The Final Curtain Call? Not Quite Yet New Standard of Review for Willfulness
Sunday, July 8, 2012

In the panel decision of the U.S. Court of Appeals for the Federal Circuit in February 2012, in the case of Bard Peripheral Vascular v. W. L. Gore & Assoc.  (IP Update, Vol. 2, No. 15), the panel majority heralded the decision as marking the “final curtain of the saga.”  It has now proven to be merely an intermission.  As a result of a panel rehearing, the curtain has now risen on a new chapter of the saga dealing with the issue of the standard of review that applies to the issue of willfulness under In re Seagate (IP Update, Vol. 10, No. 8).  Bard Peripheral Vascular  v. W. L. Gore & Assoc., Case No. 10-1510 (Fed.

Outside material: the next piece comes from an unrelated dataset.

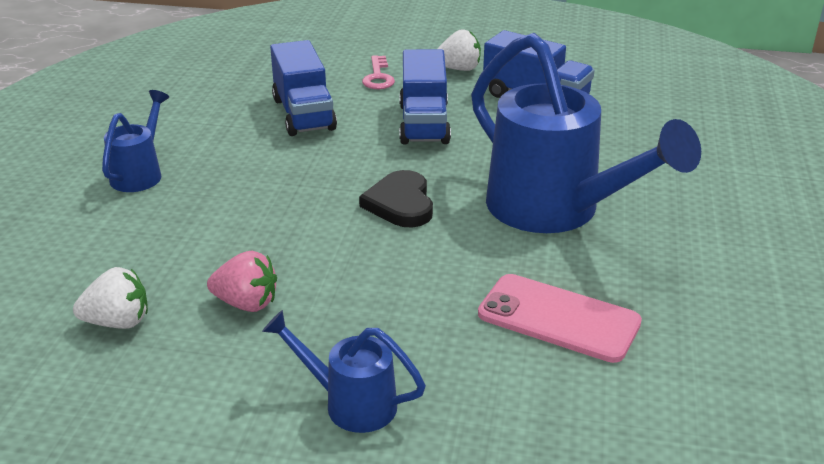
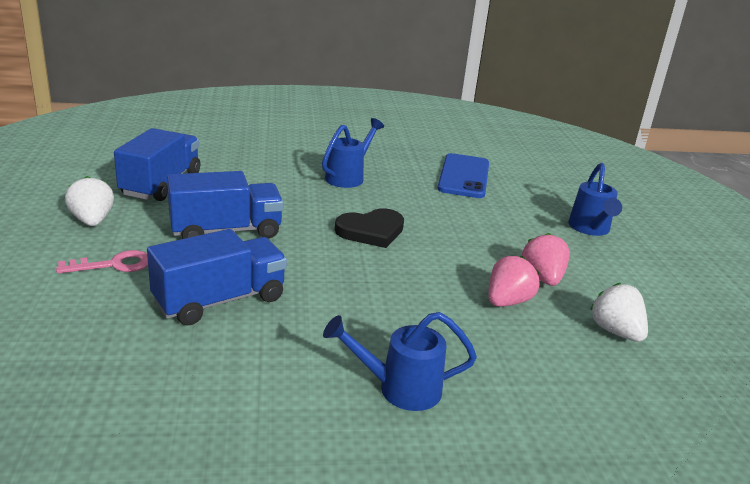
camera: 110 degrees left, 5 degrees down
blue watering can [471,33,701,233] -> blue watering can [322,118,384,188], size x0.48
pink phone [478,274,642,363] -> blue phone [437,153,489,198]
none -> pink strawberry [488,256,540,307]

Cir., June 14, 2012) (Gajarsa, J.) (Newman, J., concurring in the vacatur; dissenting from the remand).  In voicing her dissent from the majority remand, Judge Newman insists that given the new standard of review announced in the opinion, no remand is needed to resolve the willfulness issue. 

In the initial panel decision, the willfulness issue centered on whether Bard established “by clear and convincing evidence that [Gore] acted despite an objectively high likelihood that its actions constituted infringement of a valid patent” and that this objectively defined risk … was either known or so obvious that it should have been known to [Bard]” under Seagate.

The majority (in the initial panel decision) pointed to the 18-year-long interference between Cooper (Bard’s inventor) and Goldfarb (Gore’s punitive inventor) and the result of that interference as an indication that Gore’s actions were culpable under the above objectively defined risk portion of the Seagate standard.  The majority further concluded that the opinion of Gore’s counsel, introduced on the issue of willfulness and authored by Gore’s interference counsel’s law firm, “was not based on an objective perspective” and that the district court correctly “viewed the objectivity of the opinion as questionable.”  Thus, the applying the “substantial evidence” test, the majority concluded that substantial evidence had been presented to the jury to support “the finding that Gore knew or should have known of the objectivity high likelihood that its grafts infringed the … patent.”  On that basis, the district court’s willfulness finding was affirmed.

In its new decision, the panel (unanimously) noted that even though many post-Seagate Court decisions generally characterize willfulness as a fact question (and therefore subject to the substantial evidence test in appeals from jury verdicts), “our opinions have begun to recognize that the issues are more complex” and that the characterization of willfulness as a fact issue “oversimplifies” it.  Now, in its decision on reconsideration, the panel explained that “[w]hile the ultimate question of willfulness based on an assessment of the second prong [i.e., that the risk was known or obvious] of Seagate may be a question of fact, Seagate also requires a threshold determination of objective recklessness.  That determination entails an objective assessment of potential defenses based on the risk presented by the patent.  Those defenses may include questions of infringement but also can be expected in almost every case to entail questions of validity that are not necessarily dependent of the factual circumstances of the particular party accused of infringement.” 

Thus, on panel rehearing, the unanimous panel holding is “that the objective determination of recklessness, even though predicated on underlying mixed questions of law and fact, is best decided by the judge as a question of law subject to de novo review.”  Consistent with its holding, the Court explains that trial courts, “[i]n considering the objective prong of Seagate, … may, when the defense is a question of fact or a mixed question of law and fact, allow the jury to determine the underlying facts relevant to the defense in the first instance, for example, the questions of anticipation or obviousness.  But, consistent with this court’s holding today, the ultimate legal question of whether a reasonable person would have considered there to be a high likelihood of infringement of a valid patent should always be decided as a matter of law by the judge.”  Finally, the panel remanded the case to the trial court to “apply the correct standard to the question of willfulness in the first instance.” 

Although Judge Newman joined in the vacatur of portions the panel decision “to correct its ruling on the subject of willful infringement,” she dissented from the remand.  Judge Newman noted that applying the correct standard “it seems clear that remand is unnecessary” and that, based on the record, “it is apparent that willful infringement is not supportable.”

Practice Note:  In terms of appellate review, the issue of objective willfulness will now take its place in a similar posture as other mixed questions of law and fact such as obviousness.  Observers will closely watch the de novo review standard as it is applied to the ultimate legal question of willfulness in future Federal Circuit for trends as to whether this new standard of review favors patentee or accused infringers.